The memo’s authors would also like to see increased supply of foreign exchange to the market through intra-day trades which will re-establish flow, reduce hoarding and ipso facto re-establish confidence.
“In substance, the monetary authority must desist from sudden-stops in foreign exchange flows as this encourages hoarding and speculative demands, with salutary effects on potential transaction and precautionary demands. This sudden demand in the face of a constricted supply will cause the exchange rate to overshoot,” they pointed out.
The memo disagrees with the current mode of foreign exchange allocation. Putting forward the examples of tuition and board abroad, it stated that “where this is, say $25,000 the allocation given is a maximum of $15,000. Where do you expect the balance to come from? Thus, foreign exchange allocation should be total, based on the invoice from the school. These are the little things that feed into the overall confidence. This is the standard practice in other climes like CEMAC, UEMOA, etc.”
It also called for select international Nigerian banks operating in Organisation for Economic Cooperation and Development (OECD) countries, to be given a percentage of the foreign reserves of the nation to manage, based on strict eligibility criteria and risk-based.
“This will give them the capacity to have more contingent trade claims like Letters of Credit, Deferred Letters of Credit, guarantees, etc. and manage the flow of funds. That Nigerian banks are managing some portion of the reserves also reduces the country’s risk premium from international banks given the rating of Nigeria. This will reduce our foreign exchange outflows, and with the elimination of country risk premium, reduce transaction cost and domestic inflation,” the memo stated.

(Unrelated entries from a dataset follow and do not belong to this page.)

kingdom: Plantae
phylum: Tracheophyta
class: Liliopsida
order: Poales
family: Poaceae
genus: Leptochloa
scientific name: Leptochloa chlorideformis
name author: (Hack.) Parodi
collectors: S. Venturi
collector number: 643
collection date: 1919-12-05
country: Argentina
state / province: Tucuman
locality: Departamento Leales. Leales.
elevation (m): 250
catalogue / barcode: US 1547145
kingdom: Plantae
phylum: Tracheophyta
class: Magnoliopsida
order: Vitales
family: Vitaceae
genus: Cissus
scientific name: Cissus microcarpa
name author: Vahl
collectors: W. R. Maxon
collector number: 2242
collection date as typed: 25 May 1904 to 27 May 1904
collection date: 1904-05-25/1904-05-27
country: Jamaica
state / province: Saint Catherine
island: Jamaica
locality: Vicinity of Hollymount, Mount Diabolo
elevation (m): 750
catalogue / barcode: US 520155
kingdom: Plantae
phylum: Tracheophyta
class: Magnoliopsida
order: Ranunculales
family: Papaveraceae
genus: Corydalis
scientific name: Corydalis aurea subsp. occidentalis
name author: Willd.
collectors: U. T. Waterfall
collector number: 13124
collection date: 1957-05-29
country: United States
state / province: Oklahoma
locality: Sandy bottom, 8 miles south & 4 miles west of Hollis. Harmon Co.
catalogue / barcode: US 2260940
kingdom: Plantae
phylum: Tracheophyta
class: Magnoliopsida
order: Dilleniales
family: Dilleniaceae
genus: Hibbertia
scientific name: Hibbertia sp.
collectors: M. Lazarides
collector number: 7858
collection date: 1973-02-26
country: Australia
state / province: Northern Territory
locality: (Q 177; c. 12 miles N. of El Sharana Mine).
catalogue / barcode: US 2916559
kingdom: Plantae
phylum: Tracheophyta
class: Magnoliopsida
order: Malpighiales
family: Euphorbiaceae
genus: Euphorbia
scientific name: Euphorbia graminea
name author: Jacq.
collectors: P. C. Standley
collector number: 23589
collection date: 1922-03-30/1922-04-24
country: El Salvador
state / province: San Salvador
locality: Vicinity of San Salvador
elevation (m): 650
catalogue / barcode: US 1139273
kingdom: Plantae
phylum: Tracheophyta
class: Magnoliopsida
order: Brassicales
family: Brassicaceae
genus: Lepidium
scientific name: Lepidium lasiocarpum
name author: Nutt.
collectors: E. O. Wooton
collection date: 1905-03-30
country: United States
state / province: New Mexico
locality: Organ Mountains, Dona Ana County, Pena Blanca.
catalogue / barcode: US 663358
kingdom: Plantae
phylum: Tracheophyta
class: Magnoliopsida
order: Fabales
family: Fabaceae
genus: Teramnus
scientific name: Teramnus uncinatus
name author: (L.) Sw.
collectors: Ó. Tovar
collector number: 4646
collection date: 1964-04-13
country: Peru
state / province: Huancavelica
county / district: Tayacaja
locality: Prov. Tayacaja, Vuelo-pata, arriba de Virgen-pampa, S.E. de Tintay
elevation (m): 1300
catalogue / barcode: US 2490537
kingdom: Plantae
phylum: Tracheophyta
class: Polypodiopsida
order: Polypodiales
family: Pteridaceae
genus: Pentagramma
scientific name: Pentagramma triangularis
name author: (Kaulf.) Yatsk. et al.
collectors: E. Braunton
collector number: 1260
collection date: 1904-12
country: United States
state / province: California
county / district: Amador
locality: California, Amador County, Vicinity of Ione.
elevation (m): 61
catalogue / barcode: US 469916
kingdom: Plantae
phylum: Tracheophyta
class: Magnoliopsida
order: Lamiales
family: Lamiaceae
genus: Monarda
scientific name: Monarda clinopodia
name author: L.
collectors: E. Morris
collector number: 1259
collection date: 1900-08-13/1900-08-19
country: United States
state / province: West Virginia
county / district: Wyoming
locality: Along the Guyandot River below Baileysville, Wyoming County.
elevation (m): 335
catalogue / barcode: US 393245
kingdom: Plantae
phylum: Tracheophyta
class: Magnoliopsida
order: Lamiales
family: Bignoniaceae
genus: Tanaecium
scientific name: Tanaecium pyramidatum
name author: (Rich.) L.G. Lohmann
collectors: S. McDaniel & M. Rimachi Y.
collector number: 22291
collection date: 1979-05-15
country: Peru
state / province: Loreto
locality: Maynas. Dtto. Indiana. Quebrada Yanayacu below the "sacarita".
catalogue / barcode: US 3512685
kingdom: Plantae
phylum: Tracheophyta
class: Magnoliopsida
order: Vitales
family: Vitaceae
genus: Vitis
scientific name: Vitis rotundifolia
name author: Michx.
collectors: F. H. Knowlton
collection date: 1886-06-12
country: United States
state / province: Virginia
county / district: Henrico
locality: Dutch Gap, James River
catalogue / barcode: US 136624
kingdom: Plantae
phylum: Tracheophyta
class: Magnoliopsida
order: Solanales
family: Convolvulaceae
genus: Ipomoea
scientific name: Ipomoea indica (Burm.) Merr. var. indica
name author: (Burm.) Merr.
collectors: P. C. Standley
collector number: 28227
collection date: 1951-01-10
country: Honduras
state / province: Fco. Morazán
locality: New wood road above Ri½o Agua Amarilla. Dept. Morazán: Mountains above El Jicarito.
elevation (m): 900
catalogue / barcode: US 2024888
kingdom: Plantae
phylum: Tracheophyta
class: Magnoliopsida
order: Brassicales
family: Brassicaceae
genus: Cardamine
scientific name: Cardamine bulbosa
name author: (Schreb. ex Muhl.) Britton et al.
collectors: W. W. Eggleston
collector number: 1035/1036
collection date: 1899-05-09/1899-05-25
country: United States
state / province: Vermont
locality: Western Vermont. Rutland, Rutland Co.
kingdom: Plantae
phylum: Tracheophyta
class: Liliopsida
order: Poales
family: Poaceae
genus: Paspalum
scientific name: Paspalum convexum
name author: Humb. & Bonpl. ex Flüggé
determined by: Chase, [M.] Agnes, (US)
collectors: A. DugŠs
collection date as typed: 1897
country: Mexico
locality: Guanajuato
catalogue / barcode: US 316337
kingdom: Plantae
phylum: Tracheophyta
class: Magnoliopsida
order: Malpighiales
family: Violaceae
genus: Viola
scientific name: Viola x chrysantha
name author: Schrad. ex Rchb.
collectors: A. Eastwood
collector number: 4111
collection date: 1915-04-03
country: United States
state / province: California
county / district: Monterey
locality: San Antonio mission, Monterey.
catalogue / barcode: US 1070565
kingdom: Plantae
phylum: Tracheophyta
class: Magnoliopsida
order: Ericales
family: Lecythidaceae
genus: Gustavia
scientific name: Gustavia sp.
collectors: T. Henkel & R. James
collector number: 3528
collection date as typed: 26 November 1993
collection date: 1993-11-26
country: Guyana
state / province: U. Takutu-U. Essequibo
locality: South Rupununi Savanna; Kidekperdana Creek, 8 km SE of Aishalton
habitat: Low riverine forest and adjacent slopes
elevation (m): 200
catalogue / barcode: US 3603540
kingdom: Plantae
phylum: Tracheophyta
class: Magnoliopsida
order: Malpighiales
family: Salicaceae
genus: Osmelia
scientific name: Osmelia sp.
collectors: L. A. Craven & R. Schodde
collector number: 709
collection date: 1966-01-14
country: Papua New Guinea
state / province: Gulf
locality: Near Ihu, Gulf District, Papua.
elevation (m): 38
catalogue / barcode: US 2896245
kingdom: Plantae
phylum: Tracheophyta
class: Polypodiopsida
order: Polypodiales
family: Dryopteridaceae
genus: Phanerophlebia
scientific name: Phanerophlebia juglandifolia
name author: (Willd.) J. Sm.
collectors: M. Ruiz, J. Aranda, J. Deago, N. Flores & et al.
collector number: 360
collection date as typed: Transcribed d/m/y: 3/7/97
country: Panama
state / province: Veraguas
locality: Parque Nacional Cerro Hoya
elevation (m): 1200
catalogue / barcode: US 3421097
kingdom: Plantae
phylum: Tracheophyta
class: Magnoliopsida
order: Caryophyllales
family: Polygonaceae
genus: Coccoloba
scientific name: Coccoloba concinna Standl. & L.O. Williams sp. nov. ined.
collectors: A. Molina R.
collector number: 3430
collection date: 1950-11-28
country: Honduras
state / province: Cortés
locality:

The memo noted that the key ingredient for confidence is transparency, which on its own and where practised consistently, reinforces trust and credibility, adding that the populace must trust the monetary authority.
“The monetary authority can earn this trust and credibility through discipline, institutional arrangements that keep it to its avowed commitment, a rule-based approach for interest rate, like the Taylor rule (it’s enhanced form as in the Augmented Taylor Rule (ATR) with macro-prudential policies), a money growth rule like the Mccallum rule, a feedback rule and a GDP rule. This will resonate with economic agents and they will view all interventions by the economic managers as time-consistent, thus reinforcing confidence, trust and credibility,” the memo explained.
The incoming government is alerted to the fact that it is not enough to just wish for a strong currency. It is therefore reminded to take note of the key determinants of exchange rate and to get ready to manage them effectively and efficiently. These are listed as: inflation differentials; interest rate; current account deficits/balance of payments; terms of trade; public debt; political stability and economic performance; recession/economic growth; speculation: – competitiveness – labour market conditions and also if you have hit the Arthur Lewis frontier with increased wage rate and productivity differentials; relative strength of other currencies; government intervention; and availability of huge reserves of natural resources.
The moment noted that corruption remains a major issue and told the incoming government that, “people must see that issues relating to stemming the recrudescence of corruption are addressed and in a timely manner.”